Anthony Barnett belongs to that small but not negligible category of left wing intellectuals who saw through Tony Blair from the start. He was dismayed by Blair’s lack of interest in ideas, repelled by his lack of any real radicalism and shocked by the absence of the slightest sense of history.

Long before Tory sycophants finally saw through Blair, Barnett was lamenting his failure to make use of his famous victory in 1997 to change Britain for the better.

So I approached this timely book on the constitutional meaning of Brexit with respect, and was not disappointed. Mr Barnett really does want to understand why the British public voted for Brexit. This makes him unusual.

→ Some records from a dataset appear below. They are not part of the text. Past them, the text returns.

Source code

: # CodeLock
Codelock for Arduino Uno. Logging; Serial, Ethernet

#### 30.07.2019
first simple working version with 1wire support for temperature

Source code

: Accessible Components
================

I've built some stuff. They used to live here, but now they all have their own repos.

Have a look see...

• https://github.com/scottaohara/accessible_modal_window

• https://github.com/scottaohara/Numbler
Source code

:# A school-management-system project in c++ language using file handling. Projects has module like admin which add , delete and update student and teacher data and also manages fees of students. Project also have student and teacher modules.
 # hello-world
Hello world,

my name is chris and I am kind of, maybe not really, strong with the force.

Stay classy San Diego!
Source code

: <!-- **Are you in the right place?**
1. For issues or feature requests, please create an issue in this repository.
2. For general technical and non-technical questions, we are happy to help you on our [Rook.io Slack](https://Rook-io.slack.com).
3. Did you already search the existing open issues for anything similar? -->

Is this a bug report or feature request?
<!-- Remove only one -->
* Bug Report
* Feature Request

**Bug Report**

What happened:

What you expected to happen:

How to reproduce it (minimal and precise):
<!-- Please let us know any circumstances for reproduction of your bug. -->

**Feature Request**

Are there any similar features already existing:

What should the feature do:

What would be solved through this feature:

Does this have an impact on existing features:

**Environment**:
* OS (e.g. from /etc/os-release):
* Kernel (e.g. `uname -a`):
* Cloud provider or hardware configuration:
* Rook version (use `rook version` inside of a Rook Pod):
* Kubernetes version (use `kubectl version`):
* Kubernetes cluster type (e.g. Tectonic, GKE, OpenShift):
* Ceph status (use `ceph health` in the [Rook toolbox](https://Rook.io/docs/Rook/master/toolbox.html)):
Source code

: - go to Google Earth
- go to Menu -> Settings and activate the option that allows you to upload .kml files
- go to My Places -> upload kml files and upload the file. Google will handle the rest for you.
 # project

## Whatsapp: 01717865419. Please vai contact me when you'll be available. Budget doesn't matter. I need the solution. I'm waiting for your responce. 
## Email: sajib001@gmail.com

He doesn’t sneer at the Brexiteers. He takes them seriously. The most convincing chapters of this book show how the lies and cynicism of New Labour ahead of the Iraq War destroyed the trust ordinary people felt in a bankrupt political system. Barnett then examines the malign effects of the Cameron premiership, showing how Cameron used Blairite techniques of manipulative populism to lie to voters (most importantly on immigration) and thus count them out of the political equation.

Thus Blair and Cameron abused British democracy, one of the core factors which led to the referendum result of 2016.

So far, so good. Yet there is a mystery at the heart of this often entertaining and brilliant book.

Mr Barnett has devoted his life to fighting for democracy and public virtue.
Yet he regards Brexit as a disaster. This position baffles me. Remember that the European Union was and remains an anti-democratic project, run by a small political/technocratic elite united only by disdain for ordinary voters while pursuing an agenda nobody wants. Barnett agrees with this.

The EU hollows out politics because politicians are accountable for decisions they never made, while the European Parliament is a talking shop. The case for staying in Europe is economic (access to the single market) and not political. Mr Barnett agree with this too. That is why last year’s Brexit vote was  (whether or not you approve of the result)  our greatest democratic moment in Britain since 1945. Once again Mr Barnett is in agreement.

So why does Mr Barnett dislike Brexit when he ought to be pleased that power is returning to voters?

I was so puzzled that I rang up Mr Barnett and asked him. He replied that Britain’s history is bound up by Europe. Whatever happens there (fascism is the example he cited) crosses the channel. So we need to stay inside the EU and fight for democracy, not bunk off.